[Brief] Rewrite everything in the records from the line containing "common name: House finch" down to the line containing "family: Caryophyllaceae", putting "division" wherever "phylum" appears and leaving everything else unchanged.

(Extracted data entries)

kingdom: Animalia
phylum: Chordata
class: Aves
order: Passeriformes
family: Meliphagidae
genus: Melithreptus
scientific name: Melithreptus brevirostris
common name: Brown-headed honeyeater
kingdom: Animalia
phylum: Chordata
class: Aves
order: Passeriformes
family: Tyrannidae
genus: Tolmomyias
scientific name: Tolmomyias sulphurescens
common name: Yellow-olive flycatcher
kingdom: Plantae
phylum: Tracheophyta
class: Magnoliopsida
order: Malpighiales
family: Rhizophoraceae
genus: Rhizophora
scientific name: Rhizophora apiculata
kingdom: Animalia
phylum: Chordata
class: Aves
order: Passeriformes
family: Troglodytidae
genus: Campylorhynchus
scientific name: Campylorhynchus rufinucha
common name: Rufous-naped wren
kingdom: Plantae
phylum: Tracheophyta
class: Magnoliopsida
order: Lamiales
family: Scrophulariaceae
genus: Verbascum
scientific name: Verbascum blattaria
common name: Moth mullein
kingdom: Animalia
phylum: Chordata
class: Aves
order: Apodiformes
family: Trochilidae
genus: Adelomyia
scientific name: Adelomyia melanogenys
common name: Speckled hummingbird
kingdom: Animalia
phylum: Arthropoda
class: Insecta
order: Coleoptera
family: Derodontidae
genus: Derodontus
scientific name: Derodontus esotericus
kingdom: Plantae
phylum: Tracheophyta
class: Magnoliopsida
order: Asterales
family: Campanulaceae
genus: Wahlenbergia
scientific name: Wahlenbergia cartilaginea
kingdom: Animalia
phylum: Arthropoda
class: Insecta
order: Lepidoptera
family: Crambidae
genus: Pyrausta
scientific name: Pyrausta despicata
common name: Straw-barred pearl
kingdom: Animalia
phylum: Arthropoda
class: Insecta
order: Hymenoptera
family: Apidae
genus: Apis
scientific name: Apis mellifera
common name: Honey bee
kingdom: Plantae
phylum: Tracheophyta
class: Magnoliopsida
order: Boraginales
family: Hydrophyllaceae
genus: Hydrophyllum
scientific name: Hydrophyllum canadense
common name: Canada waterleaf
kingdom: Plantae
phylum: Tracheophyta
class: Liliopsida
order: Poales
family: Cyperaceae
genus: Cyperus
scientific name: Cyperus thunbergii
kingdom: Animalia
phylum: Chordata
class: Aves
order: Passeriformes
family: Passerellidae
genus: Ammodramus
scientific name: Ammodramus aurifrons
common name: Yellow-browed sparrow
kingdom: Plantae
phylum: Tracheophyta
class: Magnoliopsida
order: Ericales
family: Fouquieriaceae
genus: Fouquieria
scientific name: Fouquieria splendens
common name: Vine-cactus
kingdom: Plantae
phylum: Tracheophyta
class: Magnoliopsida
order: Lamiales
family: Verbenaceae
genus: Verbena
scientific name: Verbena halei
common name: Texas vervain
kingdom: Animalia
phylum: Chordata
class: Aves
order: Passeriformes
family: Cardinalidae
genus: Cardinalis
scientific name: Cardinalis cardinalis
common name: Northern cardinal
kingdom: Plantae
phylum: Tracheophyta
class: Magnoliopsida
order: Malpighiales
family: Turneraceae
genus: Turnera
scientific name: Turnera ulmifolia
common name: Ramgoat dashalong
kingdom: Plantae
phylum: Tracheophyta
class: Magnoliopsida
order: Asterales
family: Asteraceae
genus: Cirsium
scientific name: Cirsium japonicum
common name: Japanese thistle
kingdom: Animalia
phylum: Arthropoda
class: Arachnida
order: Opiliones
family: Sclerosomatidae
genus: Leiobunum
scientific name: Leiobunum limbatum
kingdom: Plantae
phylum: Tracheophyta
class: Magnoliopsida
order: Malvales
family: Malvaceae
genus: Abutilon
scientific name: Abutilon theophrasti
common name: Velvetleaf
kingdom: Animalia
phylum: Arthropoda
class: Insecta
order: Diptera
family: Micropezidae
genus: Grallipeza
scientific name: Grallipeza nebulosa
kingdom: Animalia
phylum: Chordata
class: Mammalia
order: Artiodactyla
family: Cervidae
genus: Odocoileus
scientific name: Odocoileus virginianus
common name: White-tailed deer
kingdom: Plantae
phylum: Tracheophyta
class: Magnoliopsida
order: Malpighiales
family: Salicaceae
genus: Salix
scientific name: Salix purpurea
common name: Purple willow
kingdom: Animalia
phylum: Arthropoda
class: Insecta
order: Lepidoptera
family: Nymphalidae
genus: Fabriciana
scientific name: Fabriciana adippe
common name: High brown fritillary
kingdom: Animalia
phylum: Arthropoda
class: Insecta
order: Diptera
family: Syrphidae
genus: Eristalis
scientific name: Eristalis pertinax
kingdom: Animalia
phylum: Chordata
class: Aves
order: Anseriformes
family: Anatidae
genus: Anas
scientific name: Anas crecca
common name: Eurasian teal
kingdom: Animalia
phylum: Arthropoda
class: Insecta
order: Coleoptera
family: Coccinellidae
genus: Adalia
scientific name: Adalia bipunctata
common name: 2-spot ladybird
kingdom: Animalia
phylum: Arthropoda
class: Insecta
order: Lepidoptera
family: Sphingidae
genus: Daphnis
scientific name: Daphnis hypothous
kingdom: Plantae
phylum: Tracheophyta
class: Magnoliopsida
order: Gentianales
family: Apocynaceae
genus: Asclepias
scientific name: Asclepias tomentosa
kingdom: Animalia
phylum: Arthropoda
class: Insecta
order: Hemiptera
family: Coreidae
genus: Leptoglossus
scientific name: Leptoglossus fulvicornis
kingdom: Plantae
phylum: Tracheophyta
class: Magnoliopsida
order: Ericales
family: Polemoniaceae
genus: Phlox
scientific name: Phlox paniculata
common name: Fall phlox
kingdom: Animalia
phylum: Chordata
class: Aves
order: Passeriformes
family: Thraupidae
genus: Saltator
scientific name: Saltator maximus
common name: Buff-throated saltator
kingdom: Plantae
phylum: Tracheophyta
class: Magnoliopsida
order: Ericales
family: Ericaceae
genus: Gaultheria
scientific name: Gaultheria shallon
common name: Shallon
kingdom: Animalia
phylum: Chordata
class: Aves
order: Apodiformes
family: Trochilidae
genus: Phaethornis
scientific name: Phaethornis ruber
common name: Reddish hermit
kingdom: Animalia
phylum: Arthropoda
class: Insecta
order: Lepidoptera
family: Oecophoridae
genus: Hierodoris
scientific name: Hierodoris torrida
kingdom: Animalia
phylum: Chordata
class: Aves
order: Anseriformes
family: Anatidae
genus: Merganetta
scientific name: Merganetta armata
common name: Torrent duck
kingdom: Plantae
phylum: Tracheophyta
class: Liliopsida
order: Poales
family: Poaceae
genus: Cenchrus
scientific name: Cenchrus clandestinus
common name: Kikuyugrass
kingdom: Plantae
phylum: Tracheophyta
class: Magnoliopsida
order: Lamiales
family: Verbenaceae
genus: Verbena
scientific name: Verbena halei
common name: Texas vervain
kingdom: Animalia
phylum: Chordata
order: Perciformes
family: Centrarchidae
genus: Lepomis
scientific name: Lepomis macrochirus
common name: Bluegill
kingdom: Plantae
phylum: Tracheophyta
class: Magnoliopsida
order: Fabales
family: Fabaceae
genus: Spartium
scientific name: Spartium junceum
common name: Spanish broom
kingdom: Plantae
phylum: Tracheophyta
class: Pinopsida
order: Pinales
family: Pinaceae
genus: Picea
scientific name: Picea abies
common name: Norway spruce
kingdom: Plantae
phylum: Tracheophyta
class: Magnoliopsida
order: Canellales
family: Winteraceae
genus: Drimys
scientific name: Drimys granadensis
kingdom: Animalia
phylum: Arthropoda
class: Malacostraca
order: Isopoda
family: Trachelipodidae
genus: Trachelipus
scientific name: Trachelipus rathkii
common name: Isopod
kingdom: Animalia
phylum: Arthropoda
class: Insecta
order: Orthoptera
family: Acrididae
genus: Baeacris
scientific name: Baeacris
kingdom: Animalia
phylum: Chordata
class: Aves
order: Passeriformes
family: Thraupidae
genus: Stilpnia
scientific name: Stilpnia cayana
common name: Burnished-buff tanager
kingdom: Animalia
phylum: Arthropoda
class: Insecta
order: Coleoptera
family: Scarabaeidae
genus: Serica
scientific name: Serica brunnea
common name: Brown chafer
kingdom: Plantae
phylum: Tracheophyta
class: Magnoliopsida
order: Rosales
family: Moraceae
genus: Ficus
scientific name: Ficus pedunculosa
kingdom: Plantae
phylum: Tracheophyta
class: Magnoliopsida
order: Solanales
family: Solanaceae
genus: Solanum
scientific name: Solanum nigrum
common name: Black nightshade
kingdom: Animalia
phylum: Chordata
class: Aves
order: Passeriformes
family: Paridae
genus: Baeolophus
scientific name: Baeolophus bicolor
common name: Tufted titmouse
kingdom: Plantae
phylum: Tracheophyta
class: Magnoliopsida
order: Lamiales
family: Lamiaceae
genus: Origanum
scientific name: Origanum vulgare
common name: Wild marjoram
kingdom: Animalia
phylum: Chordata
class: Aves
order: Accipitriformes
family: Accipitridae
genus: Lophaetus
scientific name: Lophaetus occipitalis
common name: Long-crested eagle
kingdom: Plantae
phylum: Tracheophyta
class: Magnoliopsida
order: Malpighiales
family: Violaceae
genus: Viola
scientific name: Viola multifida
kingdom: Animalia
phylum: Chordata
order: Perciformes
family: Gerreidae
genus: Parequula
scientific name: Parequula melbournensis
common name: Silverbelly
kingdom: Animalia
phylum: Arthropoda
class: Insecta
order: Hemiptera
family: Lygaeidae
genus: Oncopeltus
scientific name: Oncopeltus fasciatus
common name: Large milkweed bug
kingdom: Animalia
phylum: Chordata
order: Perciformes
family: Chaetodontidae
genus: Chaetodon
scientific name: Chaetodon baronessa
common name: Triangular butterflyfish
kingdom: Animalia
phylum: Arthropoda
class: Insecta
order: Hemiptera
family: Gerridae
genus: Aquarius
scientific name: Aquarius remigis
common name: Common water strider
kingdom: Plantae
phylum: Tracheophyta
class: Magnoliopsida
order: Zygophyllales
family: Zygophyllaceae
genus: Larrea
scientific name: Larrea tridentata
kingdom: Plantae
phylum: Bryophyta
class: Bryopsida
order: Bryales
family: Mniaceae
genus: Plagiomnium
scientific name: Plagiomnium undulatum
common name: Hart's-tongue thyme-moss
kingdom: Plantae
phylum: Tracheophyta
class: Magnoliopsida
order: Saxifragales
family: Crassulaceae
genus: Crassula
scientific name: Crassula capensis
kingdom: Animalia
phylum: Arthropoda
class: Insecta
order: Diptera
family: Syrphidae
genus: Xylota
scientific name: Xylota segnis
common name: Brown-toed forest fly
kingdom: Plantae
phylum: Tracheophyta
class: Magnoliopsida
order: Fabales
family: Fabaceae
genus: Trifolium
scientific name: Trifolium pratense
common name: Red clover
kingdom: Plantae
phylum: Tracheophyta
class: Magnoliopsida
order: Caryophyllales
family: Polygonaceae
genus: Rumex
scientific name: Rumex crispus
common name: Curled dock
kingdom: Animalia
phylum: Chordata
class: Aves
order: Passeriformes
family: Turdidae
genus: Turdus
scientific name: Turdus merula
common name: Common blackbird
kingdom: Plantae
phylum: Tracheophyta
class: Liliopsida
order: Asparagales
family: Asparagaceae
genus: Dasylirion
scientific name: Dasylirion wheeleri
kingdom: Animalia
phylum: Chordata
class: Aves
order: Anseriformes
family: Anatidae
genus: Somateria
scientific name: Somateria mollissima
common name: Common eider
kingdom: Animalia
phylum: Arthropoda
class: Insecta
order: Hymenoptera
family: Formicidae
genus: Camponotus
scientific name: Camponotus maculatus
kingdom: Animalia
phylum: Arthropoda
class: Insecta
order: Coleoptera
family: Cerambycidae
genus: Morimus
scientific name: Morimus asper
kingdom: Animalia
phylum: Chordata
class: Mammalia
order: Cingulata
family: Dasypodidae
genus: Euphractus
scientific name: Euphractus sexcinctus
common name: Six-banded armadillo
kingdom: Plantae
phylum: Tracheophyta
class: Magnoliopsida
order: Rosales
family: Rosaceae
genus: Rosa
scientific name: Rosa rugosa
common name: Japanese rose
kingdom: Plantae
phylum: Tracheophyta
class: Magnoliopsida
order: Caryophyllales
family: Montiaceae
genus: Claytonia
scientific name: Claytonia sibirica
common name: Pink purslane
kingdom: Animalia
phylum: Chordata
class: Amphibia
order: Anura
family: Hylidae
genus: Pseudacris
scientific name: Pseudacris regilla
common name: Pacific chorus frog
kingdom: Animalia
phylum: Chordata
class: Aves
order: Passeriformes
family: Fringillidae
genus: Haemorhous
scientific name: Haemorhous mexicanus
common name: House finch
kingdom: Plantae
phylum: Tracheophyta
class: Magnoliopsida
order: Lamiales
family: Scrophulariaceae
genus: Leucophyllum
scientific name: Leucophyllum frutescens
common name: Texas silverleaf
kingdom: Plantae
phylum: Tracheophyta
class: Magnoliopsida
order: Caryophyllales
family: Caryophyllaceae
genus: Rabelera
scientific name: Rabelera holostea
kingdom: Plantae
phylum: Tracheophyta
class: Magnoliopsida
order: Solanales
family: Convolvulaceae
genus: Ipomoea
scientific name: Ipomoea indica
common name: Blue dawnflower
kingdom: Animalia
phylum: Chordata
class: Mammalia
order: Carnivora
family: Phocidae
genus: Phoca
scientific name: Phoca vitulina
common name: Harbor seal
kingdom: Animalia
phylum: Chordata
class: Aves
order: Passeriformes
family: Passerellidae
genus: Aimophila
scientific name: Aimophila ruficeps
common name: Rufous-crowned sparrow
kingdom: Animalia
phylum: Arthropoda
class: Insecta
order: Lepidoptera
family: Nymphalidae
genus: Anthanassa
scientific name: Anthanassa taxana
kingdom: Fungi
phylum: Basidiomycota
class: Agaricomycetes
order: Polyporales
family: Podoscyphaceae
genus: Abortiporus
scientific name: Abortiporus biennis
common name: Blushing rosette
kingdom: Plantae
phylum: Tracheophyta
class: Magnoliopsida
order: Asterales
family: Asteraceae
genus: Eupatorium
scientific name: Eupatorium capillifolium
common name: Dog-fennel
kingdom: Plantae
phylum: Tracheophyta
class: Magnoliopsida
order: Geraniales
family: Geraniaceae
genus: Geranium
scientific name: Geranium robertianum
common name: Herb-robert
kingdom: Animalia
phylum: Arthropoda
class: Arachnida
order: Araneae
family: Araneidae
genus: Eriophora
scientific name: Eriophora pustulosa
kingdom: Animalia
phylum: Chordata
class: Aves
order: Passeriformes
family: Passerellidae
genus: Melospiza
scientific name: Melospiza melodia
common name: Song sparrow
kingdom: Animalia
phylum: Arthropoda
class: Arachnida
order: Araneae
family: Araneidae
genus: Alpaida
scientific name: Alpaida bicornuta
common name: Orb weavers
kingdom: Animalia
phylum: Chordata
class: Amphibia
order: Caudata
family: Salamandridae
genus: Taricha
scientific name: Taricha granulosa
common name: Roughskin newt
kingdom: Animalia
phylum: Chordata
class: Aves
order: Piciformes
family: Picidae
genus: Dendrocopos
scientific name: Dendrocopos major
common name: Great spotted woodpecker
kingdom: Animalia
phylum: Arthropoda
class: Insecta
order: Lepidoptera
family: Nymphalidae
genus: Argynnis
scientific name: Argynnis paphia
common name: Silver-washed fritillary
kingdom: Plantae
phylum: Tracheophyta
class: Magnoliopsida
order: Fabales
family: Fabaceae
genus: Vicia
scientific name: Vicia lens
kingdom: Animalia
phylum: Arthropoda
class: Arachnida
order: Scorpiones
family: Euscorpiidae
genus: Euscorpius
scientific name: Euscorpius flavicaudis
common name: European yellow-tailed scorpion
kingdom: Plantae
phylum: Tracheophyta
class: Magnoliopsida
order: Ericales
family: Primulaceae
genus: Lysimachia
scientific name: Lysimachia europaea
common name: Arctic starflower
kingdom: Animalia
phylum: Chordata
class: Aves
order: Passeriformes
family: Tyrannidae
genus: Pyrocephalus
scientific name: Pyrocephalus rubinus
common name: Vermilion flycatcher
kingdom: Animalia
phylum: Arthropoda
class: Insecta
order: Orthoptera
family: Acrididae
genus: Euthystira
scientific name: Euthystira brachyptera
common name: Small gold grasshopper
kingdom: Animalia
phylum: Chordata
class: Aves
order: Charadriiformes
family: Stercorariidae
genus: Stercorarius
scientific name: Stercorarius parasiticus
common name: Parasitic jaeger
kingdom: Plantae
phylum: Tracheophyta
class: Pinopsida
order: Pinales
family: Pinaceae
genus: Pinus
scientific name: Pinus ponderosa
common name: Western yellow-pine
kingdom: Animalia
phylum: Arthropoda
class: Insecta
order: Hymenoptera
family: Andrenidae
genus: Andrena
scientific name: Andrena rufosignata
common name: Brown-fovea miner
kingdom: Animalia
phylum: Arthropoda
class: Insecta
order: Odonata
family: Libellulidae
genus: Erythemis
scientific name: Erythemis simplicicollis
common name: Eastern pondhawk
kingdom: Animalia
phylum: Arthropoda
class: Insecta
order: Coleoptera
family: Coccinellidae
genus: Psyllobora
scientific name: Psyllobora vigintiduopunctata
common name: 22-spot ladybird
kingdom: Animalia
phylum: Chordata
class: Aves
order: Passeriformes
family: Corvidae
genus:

[The response]
common name: House finch
kingdom: Plantae
division: Tracheophyta
class: Magnoliopsida
order: Lamiales
family: Scrophulariaceae
genus: Leucophyllum
scientific name: Leucophyllum frutescens
common name: Texas silverleaf
kingdom: Plantae
division: Tracheophyta
class: Magnoliopsida
order: Caryophyllales
family: Caryophyllaceae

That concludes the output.